[JLOI2014]松鼠的新家

题5 - [JLOI2014]松鼠的新家

给定一棵树的路径关系，给定一个访问结点的顺序序列a，先去a1，再去a2，……，最后到an。同时每经过一次结点，结点权值+1，对于最后一个访问的结点不用+1。最后询问每一个结点的权值。

思路：对于从x结点去y结点，只需将x到y的链上权值+1，同时对y结点权值-1即可，模板题。

代码：

#include<bits/stdc++.h>
#define ll long long
#define L(i,j,k) for(ll i=(j);i<=(k);i++)
#define R(i,j,k) for(ll i=(j);i>=(k);i--)
#define inf 0x3f3f3f3f3f3f3f3f
#define fi first
#define se second
#define MS(i,j) memset(i,j,sizeof (i))

(空间布局数据)
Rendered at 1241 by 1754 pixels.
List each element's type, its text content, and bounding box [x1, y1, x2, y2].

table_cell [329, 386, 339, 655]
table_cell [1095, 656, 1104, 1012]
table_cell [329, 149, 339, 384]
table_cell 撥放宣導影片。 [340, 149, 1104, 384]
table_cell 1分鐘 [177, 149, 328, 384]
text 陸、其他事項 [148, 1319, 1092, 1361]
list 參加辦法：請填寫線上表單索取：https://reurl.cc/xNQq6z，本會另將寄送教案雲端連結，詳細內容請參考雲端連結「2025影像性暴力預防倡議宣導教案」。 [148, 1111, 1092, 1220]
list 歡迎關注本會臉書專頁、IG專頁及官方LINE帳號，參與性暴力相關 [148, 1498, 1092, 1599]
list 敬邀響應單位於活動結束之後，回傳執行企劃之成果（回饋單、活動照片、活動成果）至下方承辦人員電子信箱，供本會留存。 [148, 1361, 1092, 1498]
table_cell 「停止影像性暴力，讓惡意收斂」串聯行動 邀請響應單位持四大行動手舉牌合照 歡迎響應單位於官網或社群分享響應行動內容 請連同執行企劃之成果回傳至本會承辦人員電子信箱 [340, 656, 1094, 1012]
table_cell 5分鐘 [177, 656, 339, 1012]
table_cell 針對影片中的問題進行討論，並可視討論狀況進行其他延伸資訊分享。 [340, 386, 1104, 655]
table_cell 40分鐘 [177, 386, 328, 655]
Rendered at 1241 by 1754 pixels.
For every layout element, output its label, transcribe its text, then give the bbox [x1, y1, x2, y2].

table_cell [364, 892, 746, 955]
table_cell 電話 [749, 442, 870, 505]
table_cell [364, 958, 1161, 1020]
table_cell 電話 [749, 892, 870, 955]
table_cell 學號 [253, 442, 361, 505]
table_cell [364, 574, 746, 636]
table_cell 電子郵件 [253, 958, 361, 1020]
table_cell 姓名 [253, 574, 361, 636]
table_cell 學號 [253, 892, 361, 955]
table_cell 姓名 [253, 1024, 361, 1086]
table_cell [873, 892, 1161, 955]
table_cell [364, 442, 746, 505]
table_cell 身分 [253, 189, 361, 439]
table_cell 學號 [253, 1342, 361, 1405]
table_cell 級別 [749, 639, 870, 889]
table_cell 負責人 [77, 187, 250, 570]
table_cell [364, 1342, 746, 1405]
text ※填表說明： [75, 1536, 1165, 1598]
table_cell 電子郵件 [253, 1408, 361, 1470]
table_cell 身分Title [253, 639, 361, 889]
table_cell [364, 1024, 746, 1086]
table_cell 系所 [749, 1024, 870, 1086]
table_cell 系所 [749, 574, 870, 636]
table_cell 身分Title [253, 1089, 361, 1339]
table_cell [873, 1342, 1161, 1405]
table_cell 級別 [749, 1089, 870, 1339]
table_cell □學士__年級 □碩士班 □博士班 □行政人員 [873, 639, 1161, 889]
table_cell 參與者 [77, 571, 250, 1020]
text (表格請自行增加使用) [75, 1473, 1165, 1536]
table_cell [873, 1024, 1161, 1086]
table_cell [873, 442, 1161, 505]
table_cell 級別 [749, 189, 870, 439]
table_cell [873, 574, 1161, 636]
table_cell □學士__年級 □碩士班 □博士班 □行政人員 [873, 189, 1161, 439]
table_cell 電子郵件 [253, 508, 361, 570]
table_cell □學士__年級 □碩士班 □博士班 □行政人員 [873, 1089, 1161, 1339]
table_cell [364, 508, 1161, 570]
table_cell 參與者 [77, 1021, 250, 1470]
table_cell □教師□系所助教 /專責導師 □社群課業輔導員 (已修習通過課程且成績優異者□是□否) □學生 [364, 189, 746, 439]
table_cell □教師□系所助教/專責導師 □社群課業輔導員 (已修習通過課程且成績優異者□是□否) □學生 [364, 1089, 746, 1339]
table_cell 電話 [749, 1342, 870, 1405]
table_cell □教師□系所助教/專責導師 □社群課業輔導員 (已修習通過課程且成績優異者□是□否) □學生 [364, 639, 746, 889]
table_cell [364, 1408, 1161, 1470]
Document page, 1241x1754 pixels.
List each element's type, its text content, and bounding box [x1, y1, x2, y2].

任务目标:
请逐字照抄题解中从“思路：对于从x结点去y结点，”到“R(i,j,k) for(ll i=(j);i>=(k);i--)”的这一段。 这些条目是另外一份材料，与上面的题解无关。

任务结果:
思路：对于从x结点去y结点，只需将x到y的链上权值+1，同时对y结点权值-1即可，模板题。

代码：

#include<bits/stdc++.h>
#define ll long long
#define L(i,j,k) for(ll i=(j);i<=(k);i++)
#define R(i,j,k) for(ll i=(j);i>=(k);i--)